Why are all the horrible men eating at Fresco by Scotto lately? Because, it seems, they’ve always eaten there and see no reason to stop, shame not being a quality any of them is known for. Whether facing disbarment, an attorney general’s report finding overwhelming evidence of sexual harrassment against 11 women, a prison sentence for lying to Congress, or the fallout from Bridgegate, these are not people who embrace humility or repentence.

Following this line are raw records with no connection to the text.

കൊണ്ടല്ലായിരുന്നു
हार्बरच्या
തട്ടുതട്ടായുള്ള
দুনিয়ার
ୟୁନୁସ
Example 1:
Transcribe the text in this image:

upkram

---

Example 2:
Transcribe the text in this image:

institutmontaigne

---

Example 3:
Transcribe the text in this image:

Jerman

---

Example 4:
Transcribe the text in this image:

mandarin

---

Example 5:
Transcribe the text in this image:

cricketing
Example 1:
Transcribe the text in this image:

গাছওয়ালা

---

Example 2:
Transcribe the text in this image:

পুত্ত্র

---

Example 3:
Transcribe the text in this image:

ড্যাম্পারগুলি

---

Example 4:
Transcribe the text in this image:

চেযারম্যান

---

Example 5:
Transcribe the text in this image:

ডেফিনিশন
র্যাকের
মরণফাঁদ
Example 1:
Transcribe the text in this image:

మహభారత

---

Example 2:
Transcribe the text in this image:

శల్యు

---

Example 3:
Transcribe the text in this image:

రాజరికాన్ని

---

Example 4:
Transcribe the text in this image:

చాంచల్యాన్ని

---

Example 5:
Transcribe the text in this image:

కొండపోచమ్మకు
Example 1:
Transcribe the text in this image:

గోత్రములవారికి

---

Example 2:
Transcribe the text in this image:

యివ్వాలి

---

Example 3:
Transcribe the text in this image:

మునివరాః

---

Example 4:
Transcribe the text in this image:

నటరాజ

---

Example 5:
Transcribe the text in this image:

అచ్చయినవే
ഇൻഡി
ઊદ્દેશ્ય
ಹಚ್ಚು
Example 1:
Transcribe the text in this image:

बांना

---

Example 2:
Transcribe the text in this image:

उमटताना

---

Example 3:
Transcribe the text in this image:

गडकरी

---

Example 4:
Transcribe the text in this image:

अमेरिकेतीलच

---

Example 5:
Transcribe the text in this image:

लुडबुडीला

The restaurant is run by the Scotto family — Good Day New York anchor Rosanna Scotto; her two siblings; their mother, Marion; and (until his death last year) patriarch Anthony M. Scotto, the former head of the longshoreman’s union who went to prison in 1981 for labor racketeering (he served three years). The family was said to have mob ties — when he and Marion, née Anastasio (her father was known as Tough Tony, king of the Brooklyn docks), were married in 1957, a number of organized-crime honchos were guests at the couple’s Plaza Hotel reception, according to the New York Times. But Tony Scotto was seen as “a new breed” when he took over from his father-in-law, known for his soft speech, tailored suits, and political connections (he toured Brooklyn with Jimmy Carter during the 1976 presidential campaign).

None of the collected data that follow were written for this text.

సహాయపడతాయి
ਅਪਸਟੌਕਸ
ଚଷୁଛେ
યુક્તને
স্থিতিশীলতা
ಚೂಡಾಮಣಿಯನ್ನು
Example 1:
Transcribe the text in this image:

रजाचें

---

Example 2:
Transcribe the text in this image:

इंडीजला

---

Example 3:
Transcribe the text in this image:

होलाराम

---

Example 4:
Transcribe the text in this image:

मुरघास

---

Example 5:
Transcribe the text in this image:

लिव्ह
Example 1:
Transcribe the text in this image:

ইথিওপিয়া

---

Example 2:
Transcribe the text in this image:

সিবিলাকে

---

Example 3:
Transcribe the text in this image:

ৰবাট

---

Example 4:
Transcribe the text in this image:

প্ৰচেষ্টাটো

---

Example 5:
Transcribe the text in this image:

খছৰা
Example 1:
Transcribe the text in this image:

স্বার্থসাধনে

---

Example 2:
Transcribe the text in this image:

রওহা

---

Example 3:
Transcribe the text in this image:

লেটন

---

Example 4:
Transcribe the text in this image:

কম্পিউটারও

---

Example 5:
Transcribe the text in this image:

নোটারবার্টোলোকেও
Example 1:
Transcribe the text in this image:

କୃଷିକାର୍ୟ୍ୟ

What makes Fresco by Scotto so hard to resist? The food is good (the kitchen is now run by former Pastis chef Ben Kacmarcik). But the real draw is the schmoozing. Former mayor Abe Beame dined there into his 90s with a crew of ancient machers; Mayor Eric Adams recently had lunch there (zucchini chips and pasta primavera; no seafood, though); and the restaurant hosted Katie Couric, Kelly Ripa, Steve Madden, and Donny Deutsch for its reopening lunch last June. A few days later, Andrew Cuomo, still governor although under something of a cloud, came for dinner, shaking hands with real-estate developer Bruce Ratner on his way out. Jonathan Tisch, David Dinkins, George Pataki, Barbara Walters, Al D’Amato (speaking of horrible men), and Matt Lauer (ditto) have all been regulars.
Who wants to schmooze with these guys right now? Quite a few people, it seems. The Post reported that Cuomo and Christie “sat in the middle of the dining room … allowing patrons to approach and shake hands.” Giuliani got a greeting from Bill Thompson, the former comptroller, who “went over to say hello.” Cohen, meanwhile, “went around the restaurant, shaking hands with other diners, while giving Rudy a wide berth.”